I have a pandas Series with measurements at a 1 minute interval. I want to downsample this data to a 5 minute interval. series
contains measurements from at end of October 18th, none from October 19th and then measurements at the start of October 20th. Using series.resample("5T").mean()
fills October 19th with NaN
's, and series.resample("5T").sum()
fills the missing day with 0
's:
index1 = pd.date_range("2023-10-18 23:50", "2023-10-18 23:59", freq="T")
index2 = pd.date_range("2023-10-20 00:00", "2023-10-20 00:10", freq="T")
series1 = pd.Series(range(len(index1)), index=index1)
series2 = pd.Series(range(100, len(index2)+100), index=index2)

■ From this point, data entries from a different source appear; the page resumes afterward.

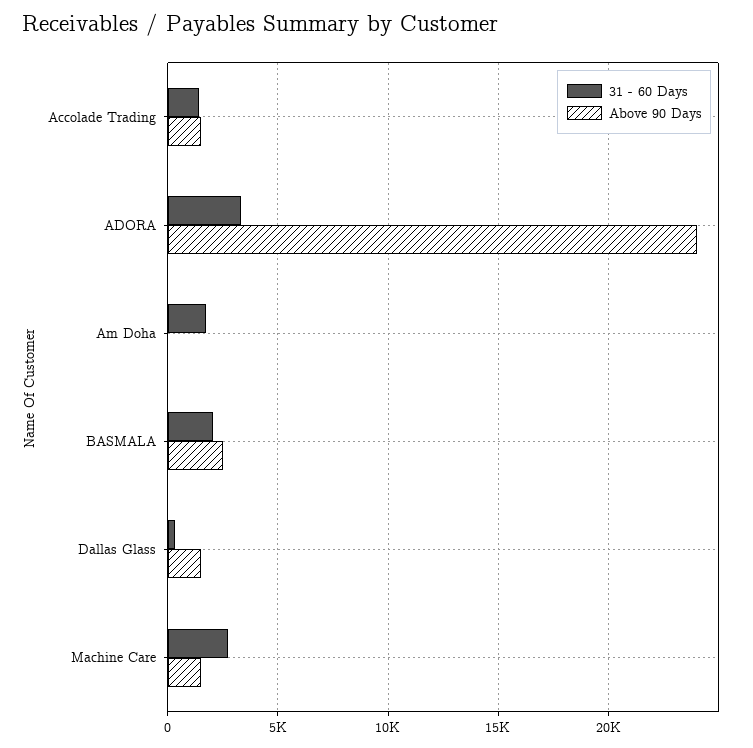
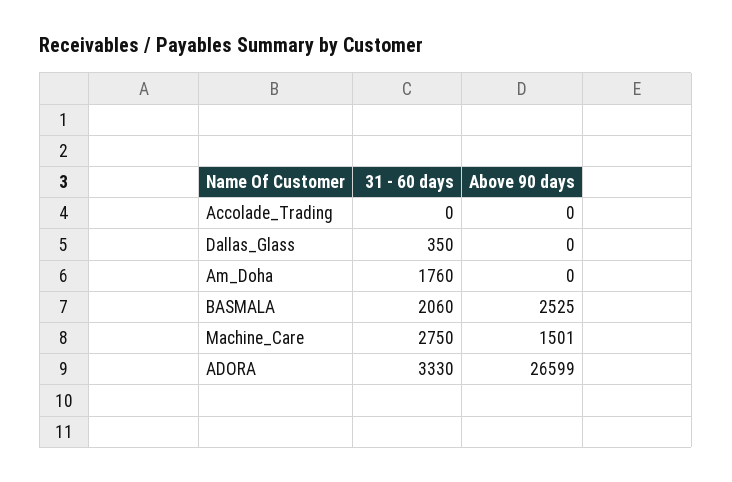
  {
    "31 - 60 Days": {
-     "Accolade Trading": 1500,
+     "Accolade Trading": 0,
      "ADORA": 3330,
      "Am Doha": 1760,
      "BASMALA": 2060,
      "Dallas Glass": 350,
      "Machine Care": 2750
    },
    "Above 90 Days": {
-     "Accolade Trading": 1500,
+     "Accolade Trading": 0,
-     "ADORA": 24000,
+     "ADORA": 26599,
      "Am Doha": 0,
      "BASMALA": 2525,
-     "Dallas Glass": 1500,
+     "Dallas Glass": 0,
      "Machine Care": 1501
    }
  }

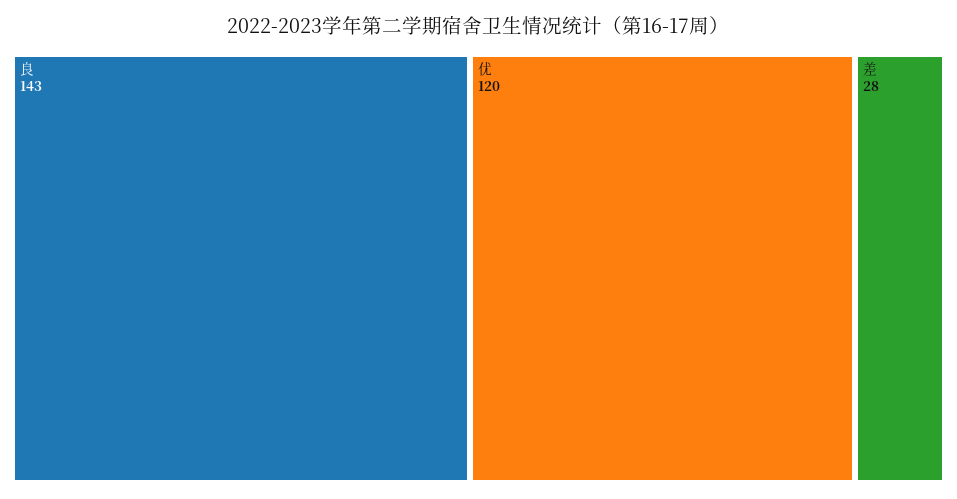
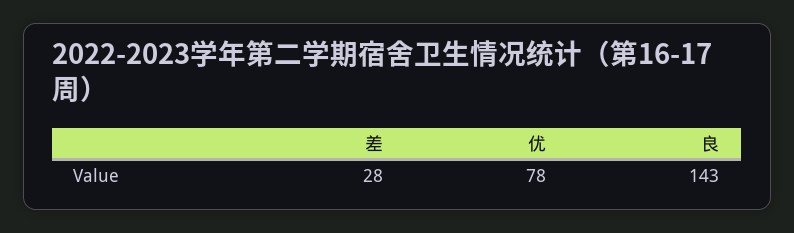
  {
    "良": 143,
-   "优": 120,
+   "优": 78,
    "差": 28
  }

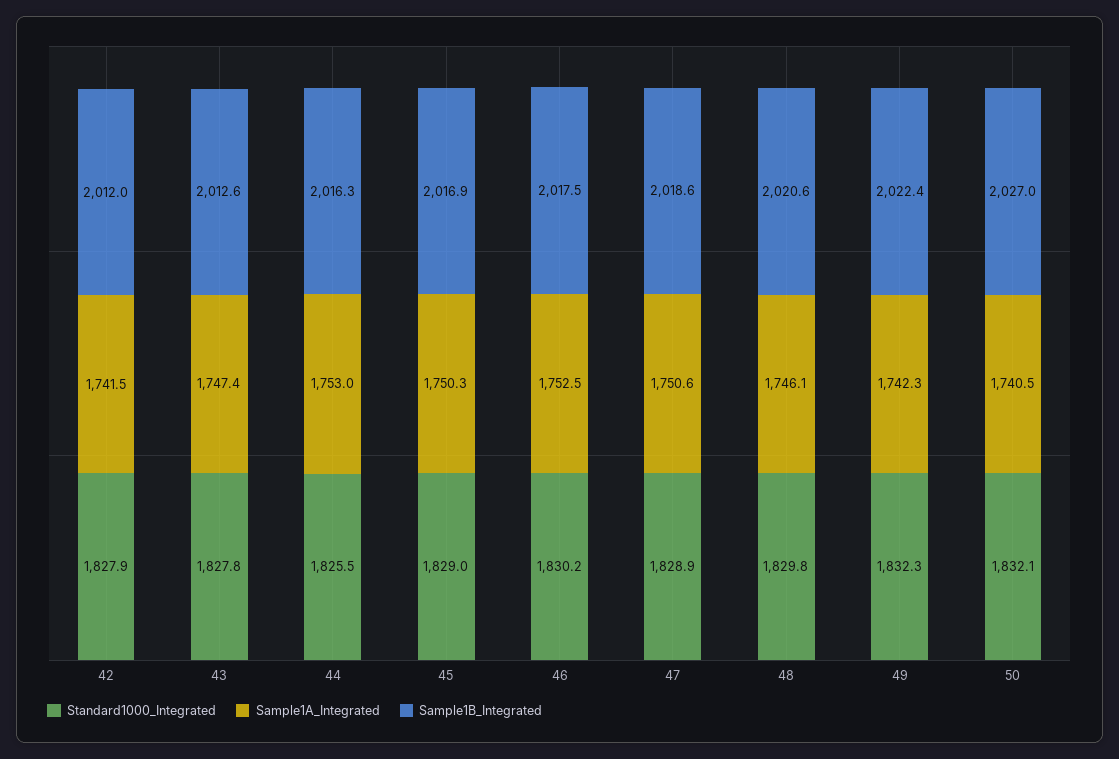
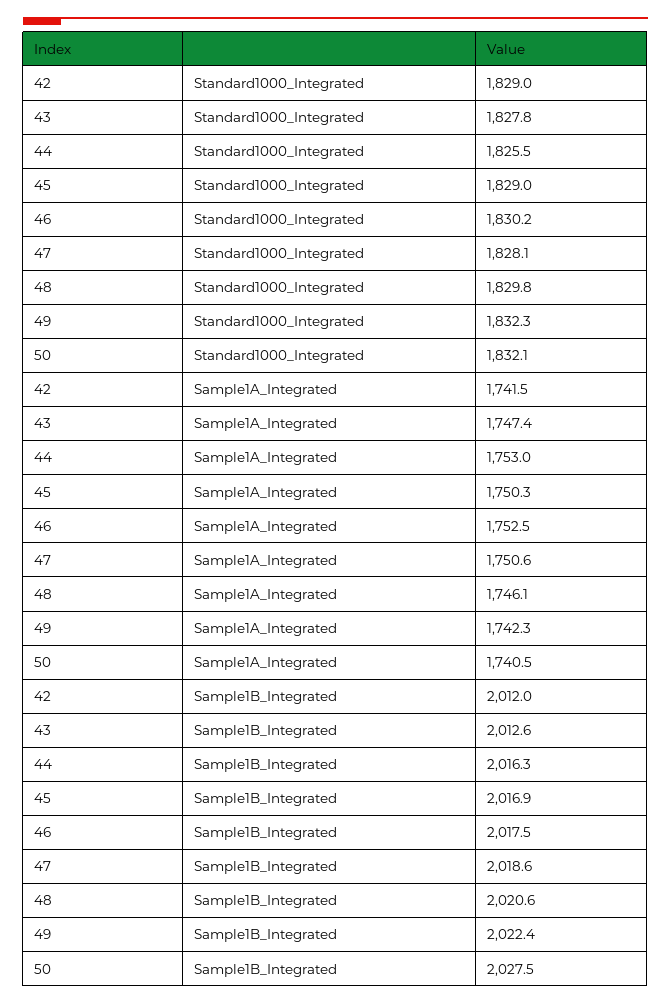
  {
    "Standard1000_Integrated": {
-     "42": 1827.9,
+     "42": 1829,
      "43": 1827.8,
      "44": 1825.5,
      "45": 1829,
      "46": 1830.2,
-     "47": 1828.9,
+     "47": 1828.1,
      "48": 1829.8,
      "49": 1832.3,
      "50": 1832.1
    },
    "Sample1A_Integrated": {
      "42": 1741.5,
      "43": 1747.4,
      "44": 1753,
      "45": 1750.3,
      "46": 1752.5,
      "47": 1750.6,
      "48": 1746.1,
      "49": 1742.3,
      "50": 1740.5
    },
    "Sample1B_Integrated": {
      "42": 2012,
      "43": 2012.6,
      "44": 2016.3,
      "45": 2016.9,
      "46": 2017.5,
      "47": 2018.6,
      "48": 2020.6,
      "49": 2022.4,
-     "50": 2027
+     "50": 2027.5
    }
  }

series = pd.concat([series1, series2])
series.resample("5T").mean()
Out:
2023-10-18 23:50:00 2.0
2023-10-18 23:55:00 7.0
2023-10-19 00:00:00 NaN
2023-10-19 00:05:00 NaN
2023-10-19 00:10:00 NaN
...
2023-10-19 23:50:00 NaN
2023-10-19 23:55:00 NaN
2023-10-20 00:00:00 102.0
2023-10-20 00:05:00 107.0
2023-10-20 00:10:00 110.0
Freq: 5T, Length: 293, dtype: float64
I need pd.Series.resample
to stick to the days that are in series
and not fill in anything for the missing day. How can this be done?
You could consider grouping by the date first, then resampling.
series.groupby(series.index.date).resample("5T").mean()
2023-10-18 2023-10-18 23:50:00 2.0
2023-10-18 23:55:00 7.0
2023-10-20 2023-10-20 00:00:00 102.0
2023-10-20 00:05:00 107.0
2023-10-20 00:10:00 110.0
dtype: float64
Add .droplevel(0)
if you don't want the date in the output.